Boost dose can be delivered by photons, electrons or brachytherapy. All these techniques have been found to be equally beneficial in terms of local control. The use of photons has now decreased due to higher doses to underlying structures. Both electrons and brachytherapy not only deliver desired dose to tumour bed, they have similar effects on cosmesis. The role of IMRT with conformal boost are still under investigation, though initial results have shown little benefit over other techniques [44], [73], [89].

It has been proved that an additional radiotherapy dose in form of boost does cause worsening of cosmesis. But a statistically significant difference in cosmesis has been found only in few studies [11], while others have shown trend towards worsening [26], [27]. Hence, not only the patients who ought to receive boost should be selected carefully, boost volumes should also be delineated with caution. A larger volume than needed is bound to cause poorer cosmesis. Though electrons and brachytherapy cause similar changes in cosmesis, telangiectasiae have been reported to be more common in patients who received brachytherapy [11], [12]. With newer techniques like 3-D brachytherapy planning to remove these side effects will decrease due to better definition of dose to skin and subcutaneous tissues.
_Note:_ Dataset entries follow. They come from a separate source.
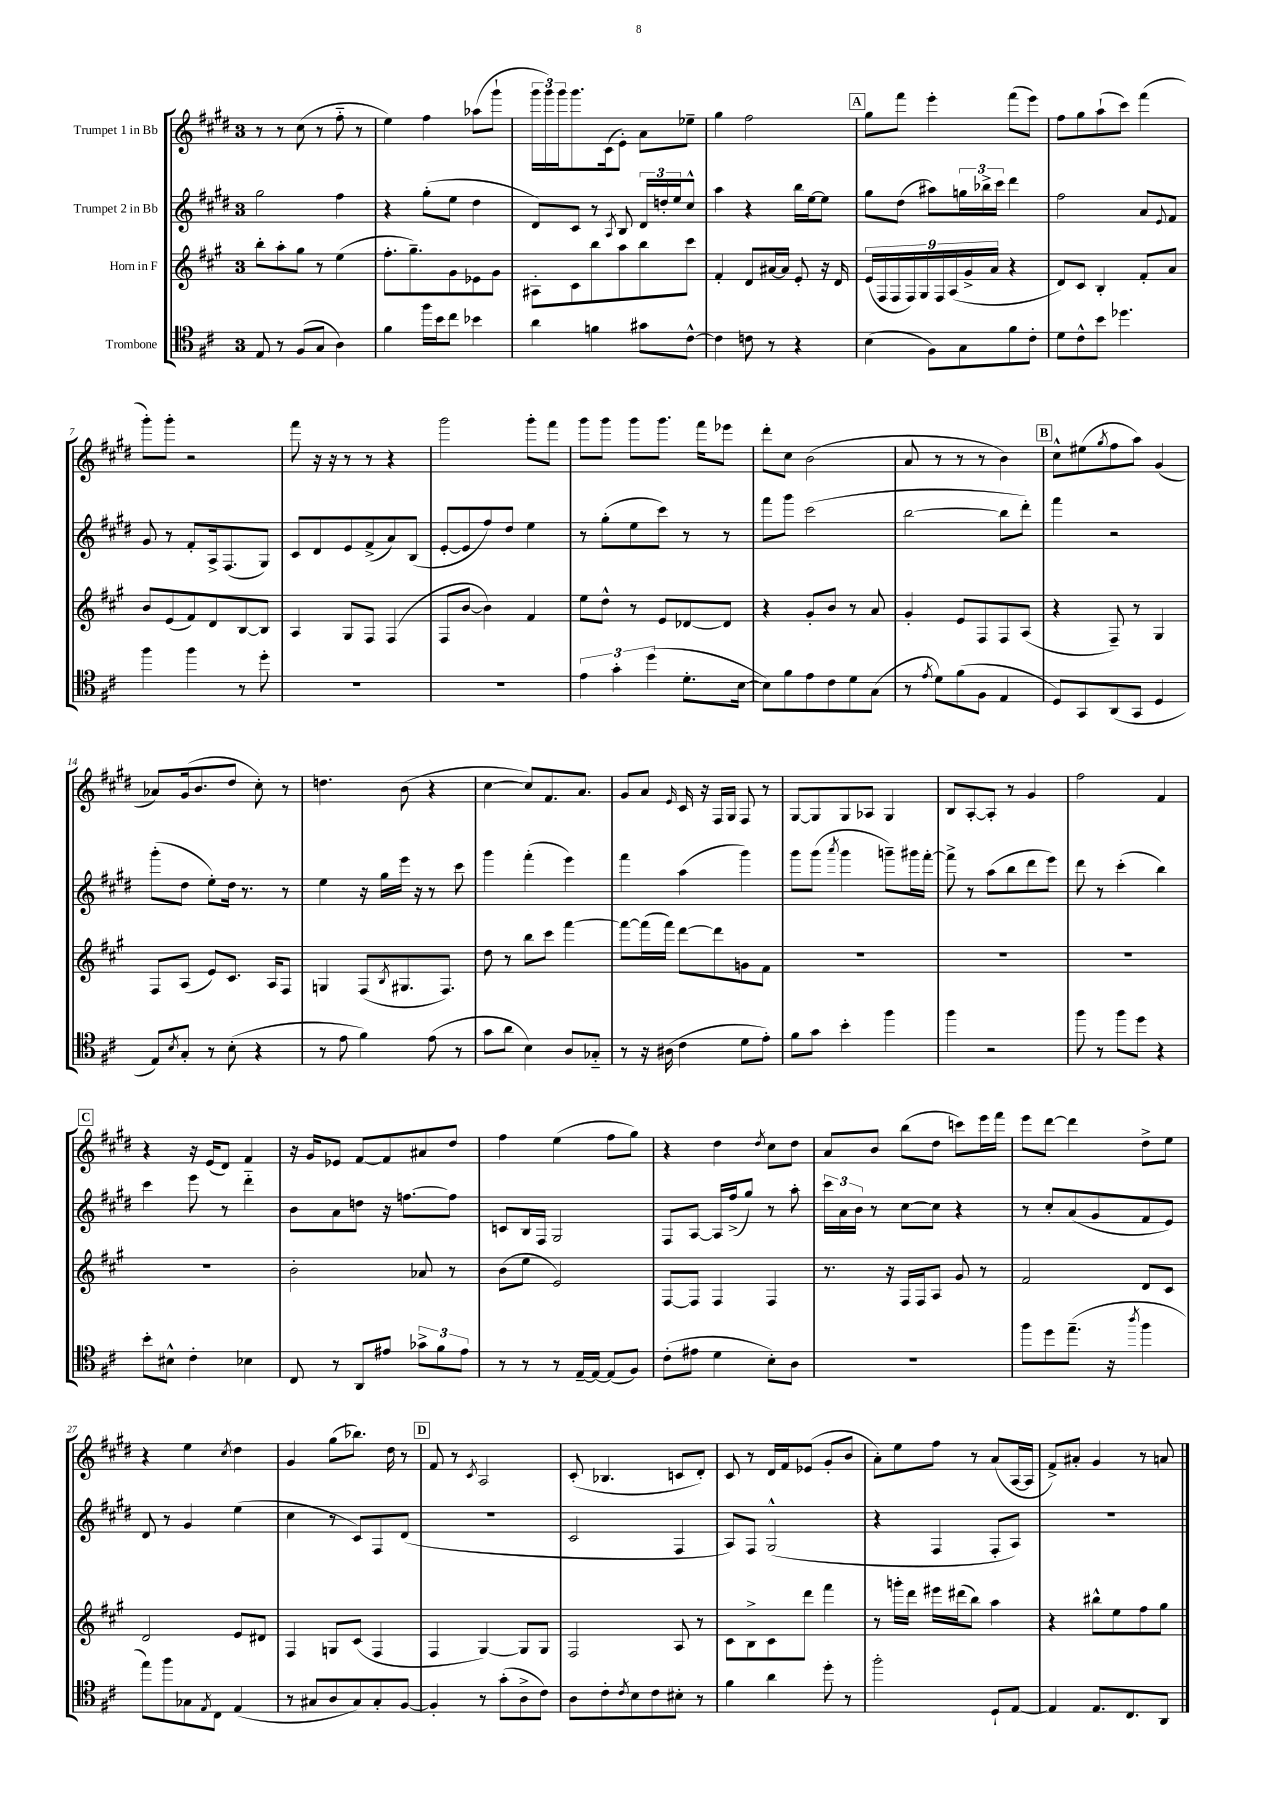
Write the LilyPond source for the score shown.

<<
\new StaffGroup <<
\new Staff = "s0" \with { instrumentName = "Trumpet 1 in Bb" } {
    \clef treble \key e \major \once \override Staff.TimeSignature.style = #'single-digit \time 3/4
    r8 r8 cis''8( r8 fis''8-_ r8 |
    e''4) fis''4 aes''8( gis'''8-! |
    \tuplet 3/2 { gis'''16 gis'''16) gis'''16 } gis'''8. cis'16( e'8-.) a'8 ees''8-- |
    gis''4 fis''2 |
    \mark \markup { \box "A" } gis''8 fis'''8 e'''4-. fis'''8( e'''8) |
    fis''8 gis''8 a''8-!( cis'''8) fis'''4( |
    gis'''8-.) gis'''8-. r2 |
    fis'''8 r16 r16 r8 r8 r4 |
    gis'''2 gis'''8-. fis'''8 |
    gis'''8 gis'''8 gis'''8 gis'''8. fis'''16 ees'''8 |
    dis'''8-. cis''8 b'2( |
    a'8 r8 r8 r8 b'4) |
    \mark \markup { \box "B" } cis''8-^ eis''8( \acciaccatura { gis''8 } fis''8 a''8) gis'4( |
    aes'8) gis'16( b'8. dis''8 cis''8-.) r8 |
    d''4. b'8( r4 |
    cis''4~ cis''8) fis'8. a'8. |
    gis'8 a'8 \grace { e'16 } cis'16 r16 fis16 gis16 fis8 r8 |
    gis8~ gis8 gis8 aes8 gis4 |
    b8 a8~-. a8-. r8 gis'4 |
    fis''2 fis'4 |
    \mark \markup { \box "C" } r4 r16 e'16( dis'8) fis'4 |
    r16 gis'16 ees'8 fis'8~ fis'8 ais'8 dis''8 |
    fis''4 e''4( fis''8 gis''8) |
    r4 dis''4 \acciaccatura { dis''8 } cis''8 dis''8 |
    a'8 b'8 b''8( dis''8 c'''8) e'''16 fis'''16 |
    e'''8 dis'''8~ dis'''4 dis''8-> e''8 |
    r4 e''4 \acciaccatura { cis''8 } dis''4 |
    gis'4 gis''8( bes''8.) dis''16 r8 |
    \mark \markup { \box "D" } fis'8 r8 \acciaccatura { cis'8 } a2 |
    cis'8-.( bes4. c'8 dis'8-.) |
    cis'8 r8 dis'16 fis'16 ees'8( gis'8-. b'8 |
    a'8-.) e''8 fis''8 r8 a'8( a16~ a16 |
    fis'8->) ais'8-. gis'4 r8 a'8 \bar "|." |
}
\new Staff = "s1" \with { instrumentName = "Trumpet 2 in Bb" } {
    \clef treble \key e \major \once \override Staff.TimeSignature.style = #'single-digit \time 3/4
    gis''2 fis''4 |
    r4 gis''8-.( e''8 dis''4 |
    dis'8) cis'8 r8 \acciaccatura { a8 } b8 \tuplet 3/2 { dis'16 d''16-. e''16 } cis''8-^ |
    a''4 r4 b''16 e''16~ e''8 |
    \mark \markup { \box "A" } gis''8 dis''8( ais''8) \tuplet 3/2 { g''16 bes''16-> cis'''16 } dis'''4 |
    fis''2 a'8 \appoggiatura { e'8 } fis'8 |
    gis'8 r8 fis'8-. a16-> fis8.( gis8) |
    cis'8 dis'8 e'8 fis'8->( a'8) b8( |
    e'8~-. e'8 fis''8) dis''8 e''4 |
    r8 gis''8-.( e''8 cis'''8) r8 r8 |
    fis'''8 gis'''8 cis'''2( |
    b''2~ b''8 dis'''8-.) |
    \mark \markup { \box "B" } fis'''4 r2 |
    gis'''8-.( dis''8 e''8-.) dis''16 r8. r8 |
    e''4 r16 gis''16 e'''16 r16 r8 cis'''8 |
    gis'''4 fis'''4-.( e'''4) |
    fis'''4 a''4( gis'''4) |
    gis'''8 gis'''8( \acciaccatura { a'''8 } gis'''4 g'''8--) gis'''16 fis'''16~-. |
    fis'''8-> r8 a''8( b''8 dis'''8 e'''8) |
    dis'''8 r8 cis'''4-.( b''4) |
    \mark \markup { \box "C" } cis'''4 e'''8 r8 dis'''4-_ |
    b'8 a'8 d''8 r16 f''8.~ f''8 |
    c'8 b16 fis16 gis2 |
    fis8 a8~ a16 fis''16->( gis''8) r8 a''8-. |
    \tuplet 3/2 { cis'''16 a'16 b'16 } r8 cis''8~ cis''8 r4 |
    r8 cis''8-. a'8( gis'8 fis'8 e'8) |
    dis'8 r8 gis'4 e''4( |
    cis''4 r8 cis'8) fis8 dis'8( |
    \mark \markup { \box "D" } r2. |
    cis'2 fis4 |
    a8) fis8 gis2-^( |
    r4 fis4 fis8-. a8) |
    R2. \bar "|." |
}
\new Staff = "s2" \with { instrumentName = "Horn in F" } {
    \clef treble \key a \major \once \override Staff.TimeSignature.style = #'single-digit \time 3/4
    b''8-. a''8-. gis''8 r8 e''4( |
    fis''8.-. gis''8.--) gis'8 ees'8 gis'8 |
    ais8-. cis'8 b''8 a''8 b''8 cis'''8 |
    fis'4-. d'8 ais'16~ ais'16 e'8-. r16 d'16 |
    \mark \markup { \box "A" } \tuplet 9/8 { e'16( fis16 fis16 fis16) gis16 fis16 a16( gis'16-> a'16 } r4 |
    d'8) cis'8 b4-. fis'8-. a'8 |
    b'8 e'8( fis'8) d'8 b8~ b8 |
    a4 gis8 fis8 fis4( |
    fis8 b'8~ b'4) fis'4 |
    e''8 d''8-^ r8 e'8 des'8~ des'8 |
    r4 gis'8-. b'8 r8 a'8 |
    gis'4-. e'8 fis8 fis8 a8( |
    \mark \markup { \box "B" } r4 fis8--) r8 gis4 |
    fis8 a8( e'8) cis'8. a16 fis8 |
    g4 fis8( \acciaccatura { b8 } gis8. fis8.) |
    d''8 r8 b''8 cis'''8 fis'''4~ |
    fis'''8~ fis'''16( fis'''16) d'''8~ d'''8 g'8 fis'8 |
    R2. |
    R2. |
    R2. |
    \mark \markup { \box "C" } R2. |
    b'2-. aes'8 r8 |
    b'8( e''8 e'2) |
    fis8~ fis8 fis4 fis4 |
    r8. r16 fis16 fis16 a8 gis'8 r8 |
    fis'2 d'8 cis'8 |
    d'2 e'8 dis'8 |
    fis4 g8 cis'8( fis4 |
    \mark \markup { \box "D" } fis4 gis4~) gis8 gis8 |
    fis2 a8 r8 |
    cis'8 b8-> cis'8 d'''8 fis'''4 |
    r8 g'''16-. d'''16 eis'''16 dis'''16( b''8) a''4 |
    r4 bis''8-^ e''8 fis''8 gis''8 \bar "|." |
}
\new Staff = "s3" \with { instrumentName = "Trombone" } {
    \clef tenor \key d \major \once \override Staff.TimeSignature.style = #'single-digit \time 3/4
    e8 r8 fis8( g8 a4) |
    fis'4 fis''16 b'16 cis''8 bes'4 |
    a'4 f'4 gis'8 cis'8~-^ |
    cis'4 c'8 r8 r4 |
    \mark \markup { \box "A" } b4( fis8) g8 fis'8 cis'8-. |
    d'8 cis'8-^ b'8 des''4. |
    fis''4 fis''4 r8 d''8-. |
    R2. |
    R2. |
    \tuplet 3/2 { e'4 g'4-. d''4( } d'8.-. b16~ |
    b8) fis'8 e'8 cis'8 d'8 g8( |
    r8 \acciaccatura { e'8 } d'8) fis'8( fis8 e4 |
    \mark \markup { \box "B" } d8) g,8 a,8( g,8 d4 |
    e8) \acciaccatura { b8 } g8-. r8 b8-.( r4 |
    r8 e'8 fis'4) e'8( r8 |
    g'8 a'8 b4) a8 ges8-_ |
    r8 r16 ais16( cis'4 d'8 e'8-.) |
    fis'8 g'8 b'4-. fis''4 |
    fis''4 r2 |
    fis''8 r8 fis''8 d''8 r4 |
    \mark \markup { \box "C" } b'8-. bis8-^ cis'4-. bes4 |
    cis8 r8 a,8 eis'8 \tuplet 3/2 { ges'8-> fis'8 eis'8 } |
    r8 r8 r8 e16~-- e16~ e8( fis8) |
    cis'8-.( eis'8 d'4 b8-.) a8 |
    R2. |
    fis''8 d''8 e''8.--( r16 \acciaccatura { a''8 } fis''4 |
    e''8) fis''8 ges8 \acciaccatura { e8 } cis8 e4( |
    r8 gis8 a8 gis8) gis8-. fis8~ |
    \mark \markup { \box "D" } fis4-. r8 g'8-.( a8-> cis'8) |
    a8 cis'8-. \acciaccatura { cis'8 } b8 cis'8 bis8-. r8 |
    fis'4 a'4 d''8-. r8 |
    fis''2-. d8-! e8~ |
    e4 e8. cis8. a,8 \bar "|." |
}
>>
>>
The guidelines for various aspects of boost treatment and levels of evidence to justify them are summarised in Table V.

Table V.  Controversies and suggested guidelines in tumour bed boost in breast cancer.

Controversy	Suggested Guidelines	Level of Evidence
To boost or not to boost	To give boost to all patients; maximum absolute risk in younger patients	I
Boost dose	15–20 Gy	I
Positive margins	Boost dose escalation.	III
Boost fractionation	Electrons: 2–2.5 Gy per fraction HDR: 3–4 Gy per fraction	III
Concomitant/Simultaneous integrated boost	Investigational	III
Technique of Boost delivery	Electrons or brachytherapy	I
Boost delineation	Electrons – CT with surgical clips Brachytherapy – Ultrasound	III
Margins to tumour bed	Electrons – 1–2 cm High dose rate brachytherapy – 1 cm	III

Conclusions

From the above discussion, it can be concluded that an additional radiotherapy boost to tumour bed after BCS is effective in improving local control rates and subsequently disease free survival. Identification of group of patients who would benefit most by radiotherapy is also important so as to avoid unnecessary extra radiotherapy dose to patients with low risk of local recurrence. The localisation of tumour bed is an important issue, and while surgical clips delineated by fluoroscopy are fairly good and cost effective means to delineate lumpectomy cavity, surgical clips combined with CT scan should prove to be an ideal method based on various quantitative and qualitative analyses. The technique used for delivery of radiotherapy boost whether it is by means of photons, electrons and brachytherapy have similar local control rates as well as similar effects on cosmesis. Hence an accurate delivery of radiotherapy boost to tumour bed to ideal candidates can ensure better local control with acceptable toxicities.